- _Exercise description_: Scan the material and copy out each line where the word "اکتبر" occurs.

..............................

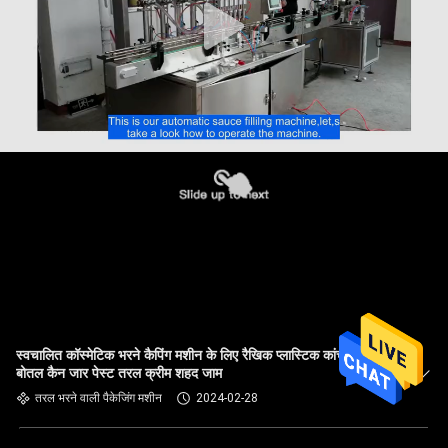
स्वचालित कॉस्मेटिक भरने कैपिंग मशीन के लिए रैखिक प्लास्टिक कांच की
बोतल कैन जार पेस्ट तरल क्रीम शहद जाम
तरल भरने वाली पैकेजिंग मशीन
2024-02-28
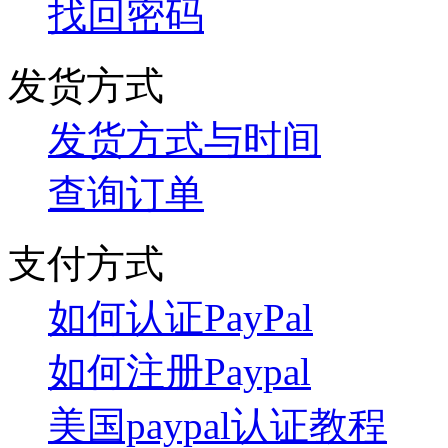
找回密码
发货方式
发货方式与时间
查询订单
支付方式
如何认证PayPal
如何注册Paypal
美国paypal认证教程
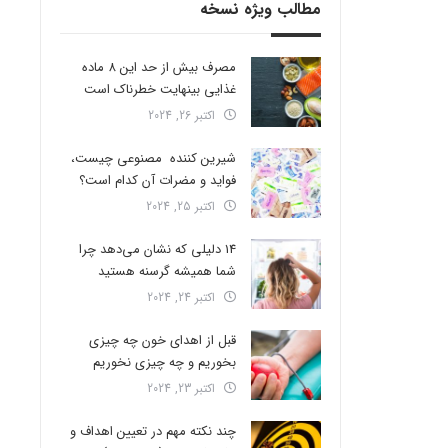
مطالب ویژه نسخه
مصرف بیش از حد این 8 ماده
غذایی بینهایت خطرناک است
اکتبر 26, 2024
شیرین کننده مصنوعی چیست،
فواید و مضرات آن کدام است؟
اکتبر 25, 2024
14 دلیلی که نشان می‌دهد چرا
شما همیشه گرسنه هستید
اکتبر 24, 2024
قبل از اهدای خون چه چیزی
بخوریم و چه چیزی نخوریم
اکتبر 23, 2024
چند نکته مهم در تعیین اهداف و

..............................

- _Exercise solution_:
اکتبر 26, 2024
اکتبر 25, 2024
اکتبر 24, 2024
اکتبر 23, 2024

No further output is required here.